::: Raw data :::

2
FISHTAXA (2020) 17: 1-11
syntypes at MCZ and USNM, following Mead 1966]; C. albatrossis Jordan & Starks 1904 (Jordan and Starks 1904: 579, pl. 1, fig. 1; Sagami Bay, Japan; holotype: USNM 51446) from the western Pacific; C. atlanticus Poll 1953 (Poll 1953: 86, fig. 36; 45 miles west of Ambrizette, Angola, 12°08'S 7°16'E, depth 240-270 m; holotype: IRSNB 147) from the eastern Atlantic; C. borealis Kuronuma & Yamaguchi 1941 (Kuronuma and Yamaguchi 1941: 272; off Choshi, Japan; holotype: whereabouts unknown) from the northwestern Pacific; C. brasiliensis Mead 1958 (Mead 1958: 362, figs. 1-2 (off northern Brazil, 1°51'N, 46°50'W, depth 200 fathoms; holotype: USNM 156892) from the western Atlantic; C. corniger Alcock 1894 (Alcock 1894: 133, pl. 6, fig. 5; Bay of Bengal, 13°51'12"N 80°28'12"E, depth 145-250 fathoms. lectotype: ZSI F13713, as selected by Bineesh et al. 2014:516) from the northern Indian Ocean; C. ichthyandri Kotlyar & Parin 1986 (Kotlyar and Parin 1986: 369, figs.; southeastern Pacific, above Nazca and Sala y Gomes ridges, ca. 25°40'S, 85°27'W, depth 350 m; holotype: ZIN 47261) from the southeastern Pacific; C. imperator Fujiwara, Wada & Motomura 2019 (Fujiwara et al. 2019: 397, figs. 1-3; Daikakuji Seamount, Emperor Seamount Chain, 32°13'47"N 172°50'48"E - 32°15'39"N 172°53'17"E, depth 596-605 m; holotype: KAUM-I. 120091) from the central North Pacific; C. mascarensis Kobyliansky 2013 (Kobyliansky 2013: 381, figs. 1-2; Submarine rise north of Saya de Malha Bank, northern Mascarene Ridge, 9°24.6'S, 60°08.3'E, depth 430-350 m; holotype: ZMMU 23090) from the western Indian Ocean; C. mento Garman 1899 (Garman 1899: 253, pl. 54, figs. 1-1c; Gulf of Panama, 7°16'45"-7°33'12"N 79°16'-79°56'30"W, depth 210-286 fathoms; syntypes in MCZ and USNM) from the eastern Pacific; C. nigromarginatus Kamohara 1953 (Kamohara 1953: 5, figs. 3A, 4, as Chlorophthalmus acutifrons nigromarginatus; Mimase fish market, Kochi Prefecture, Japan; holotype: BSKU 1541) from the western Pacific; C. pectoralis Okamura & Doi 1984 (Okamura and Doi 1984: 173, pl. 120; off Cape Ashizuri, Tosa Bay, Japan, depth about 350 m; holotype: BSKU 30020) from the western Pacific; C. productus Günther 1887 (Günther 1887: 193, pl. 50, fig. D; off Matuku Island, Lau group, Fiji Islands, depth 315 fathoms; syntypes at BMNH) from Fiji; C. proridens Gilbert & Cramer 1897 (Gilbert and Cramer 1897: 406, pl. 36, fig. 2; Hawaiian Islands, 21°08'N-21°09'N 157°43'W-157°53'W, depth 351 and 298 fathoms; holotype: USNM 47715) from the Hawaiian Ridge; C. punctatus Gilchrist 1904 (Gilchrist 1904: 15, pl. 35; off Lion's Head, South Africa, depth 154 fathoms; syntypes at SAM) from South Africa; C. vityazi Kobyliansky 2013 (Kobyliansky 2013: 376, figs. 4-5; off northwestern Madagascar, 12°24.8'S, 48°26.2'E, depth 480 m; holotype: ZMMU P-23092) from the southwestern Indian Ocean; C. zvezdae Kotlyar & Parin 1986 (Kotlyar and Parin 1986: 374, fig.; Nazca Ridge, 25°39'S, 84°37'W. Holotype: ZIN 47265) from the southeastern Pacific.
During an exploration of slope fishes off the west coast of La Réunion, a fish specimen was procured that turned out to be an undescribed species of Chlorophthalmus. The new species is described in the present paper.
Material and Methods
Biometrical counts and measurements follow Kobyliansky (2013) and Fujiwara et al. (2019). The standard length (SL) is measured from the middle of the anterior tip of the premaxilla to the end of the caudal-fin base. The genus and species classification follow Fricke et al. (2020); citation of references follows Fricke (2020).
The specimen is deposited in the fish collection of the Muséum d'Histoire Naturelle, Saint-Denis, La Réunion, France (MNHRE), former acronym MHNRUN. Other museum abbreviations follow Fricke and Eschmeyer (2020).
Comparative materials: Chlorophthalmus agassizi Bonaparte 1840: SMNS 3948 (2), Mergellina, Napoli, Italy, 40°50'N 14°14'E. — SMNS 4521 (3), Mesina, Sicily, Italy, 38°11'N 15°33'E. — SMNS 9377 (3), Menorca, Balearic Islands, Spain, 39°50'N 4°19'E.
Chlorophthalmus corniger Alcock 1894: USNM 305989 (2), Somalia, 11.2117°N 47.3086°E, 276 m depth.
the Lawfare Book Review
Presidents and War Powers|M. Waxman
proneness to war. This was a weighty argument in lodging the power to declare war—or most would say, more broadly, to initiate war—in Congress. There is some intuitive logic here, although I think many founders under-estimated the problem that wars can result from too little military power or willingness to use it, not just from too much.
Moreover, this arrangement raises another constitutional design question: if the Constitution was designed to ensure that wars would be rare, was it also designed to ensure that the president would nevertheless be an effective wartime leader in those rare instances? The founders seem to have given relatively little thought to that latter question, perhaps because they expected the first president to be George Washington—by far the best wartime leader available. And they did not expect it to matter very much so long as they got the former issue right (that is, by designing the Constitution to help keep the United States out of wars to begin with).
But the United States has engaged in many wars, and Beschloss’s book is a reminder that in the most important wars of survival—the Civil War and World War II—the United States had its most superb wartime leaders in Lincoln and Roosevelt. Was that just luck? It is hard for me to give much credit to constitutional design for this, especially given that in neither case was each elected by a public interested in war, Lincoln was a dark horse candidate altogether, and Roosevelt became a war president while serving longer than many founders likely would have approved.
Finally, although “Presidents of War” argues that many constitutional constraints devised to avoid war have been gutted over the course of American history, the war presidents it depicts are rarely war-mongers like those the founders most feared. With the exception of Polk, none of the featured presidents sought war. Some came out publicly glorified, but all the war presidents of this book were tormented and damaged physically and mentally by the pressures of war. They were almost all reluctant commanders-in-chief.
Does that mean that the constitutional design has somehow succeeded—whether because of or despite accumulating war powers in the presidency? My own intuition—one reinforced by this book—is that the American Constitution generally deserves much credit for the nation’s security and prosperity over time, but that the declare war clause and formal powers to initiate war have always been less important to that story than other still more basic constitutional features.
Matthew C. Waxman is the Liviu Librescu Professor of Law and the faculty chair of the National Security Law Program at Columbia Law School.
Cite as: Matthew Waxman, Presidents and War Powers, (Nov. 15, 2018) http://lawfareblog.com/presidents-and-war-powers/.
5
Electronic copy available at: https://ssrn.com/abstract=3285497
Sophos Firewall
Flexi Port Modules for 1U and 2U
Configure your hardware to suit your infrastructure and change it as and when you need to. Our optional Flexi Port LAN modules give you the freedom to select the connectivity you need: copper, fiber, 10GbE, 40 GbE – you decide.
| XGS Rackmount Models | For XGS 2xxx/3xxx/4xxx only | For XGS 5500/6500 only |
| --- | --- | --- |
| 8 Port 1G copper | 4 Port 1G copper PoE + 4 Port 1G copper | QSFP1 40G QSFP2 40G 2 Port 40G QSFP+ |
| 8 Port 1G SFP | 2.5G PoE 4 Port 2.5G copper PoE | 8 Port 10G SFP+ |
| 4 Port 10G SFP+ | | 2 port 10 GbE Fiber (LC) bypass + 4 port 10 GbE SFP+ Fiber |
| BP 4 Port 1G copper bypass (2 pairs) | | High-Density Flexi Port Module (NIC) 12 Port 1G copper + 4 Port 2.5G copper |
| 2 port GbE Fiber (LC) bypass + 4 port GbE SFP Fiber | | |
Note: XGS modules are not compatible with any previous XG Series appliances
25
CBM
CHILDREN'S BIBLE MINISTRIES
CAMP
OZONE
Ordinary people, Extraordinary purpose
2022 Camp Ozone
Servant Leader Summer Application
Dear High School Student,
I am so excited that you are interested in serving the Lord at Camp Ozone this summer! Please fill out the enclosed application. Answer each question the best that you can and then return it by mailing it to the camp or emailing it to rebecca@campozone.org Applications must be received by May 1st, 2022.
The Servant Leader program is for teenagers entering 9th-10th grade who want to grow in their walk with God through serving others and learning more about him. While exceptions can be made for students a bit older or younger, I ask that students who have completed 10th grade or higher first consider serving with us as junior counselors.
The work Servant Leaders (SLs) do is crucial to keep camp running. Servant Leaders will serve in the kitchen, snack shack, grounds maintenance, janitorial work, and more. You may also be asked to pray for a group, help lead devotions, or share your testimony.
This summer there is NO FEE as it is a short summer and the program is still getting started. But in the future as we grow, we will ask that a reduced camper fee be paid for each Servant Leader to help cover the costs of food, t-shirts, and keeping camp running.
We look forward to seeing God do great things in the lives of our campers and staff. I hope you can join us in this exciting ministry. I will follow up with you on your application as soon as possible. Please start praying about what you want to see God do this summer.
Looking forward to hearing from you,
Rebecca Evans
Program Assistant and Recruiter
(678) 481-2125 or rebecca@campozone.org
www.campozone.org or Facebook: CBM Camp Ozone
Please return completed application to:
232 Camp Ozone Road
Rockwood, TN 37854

:::

* _What is expected_:
With the first line being the one containing "Comparative materials: Chlorophthalmus" and the last line the one containing "proneness to war.", transcribe exactly the lines above that fall in that range.

* _Answer for this exercise_:
Comparative materials: Chlorophthalmus agassizi Bonaparte 1840: SMNS 3948 (2), Mergellina, Napoli, Italy, 40°50'N 14°14'E. — SMNS 4521 (3), Mesina, Sicily, Italy, 38°11'N 15°33'E. — SMNS 9377 (3), Menorca, Balearic Islands, Spain, 39°50'N 4°19'E.
Chlorophthalmus corniger Alcock 1894: USNM 305989 (2), Somalia, 11.2117°N 47.3086°E, 276 m depth.
the Lawfare Book Review
Presidents and War Powers|M. Waxman
proneness to war. This was a weighty argument in lodging the power to declare war—or most would say, more broadly, to initiate war—in Congress. There is some intuitive logic here, although I think many founders under-estimated the problem that wars can result from too little military power or willingness to use it, not just from too much.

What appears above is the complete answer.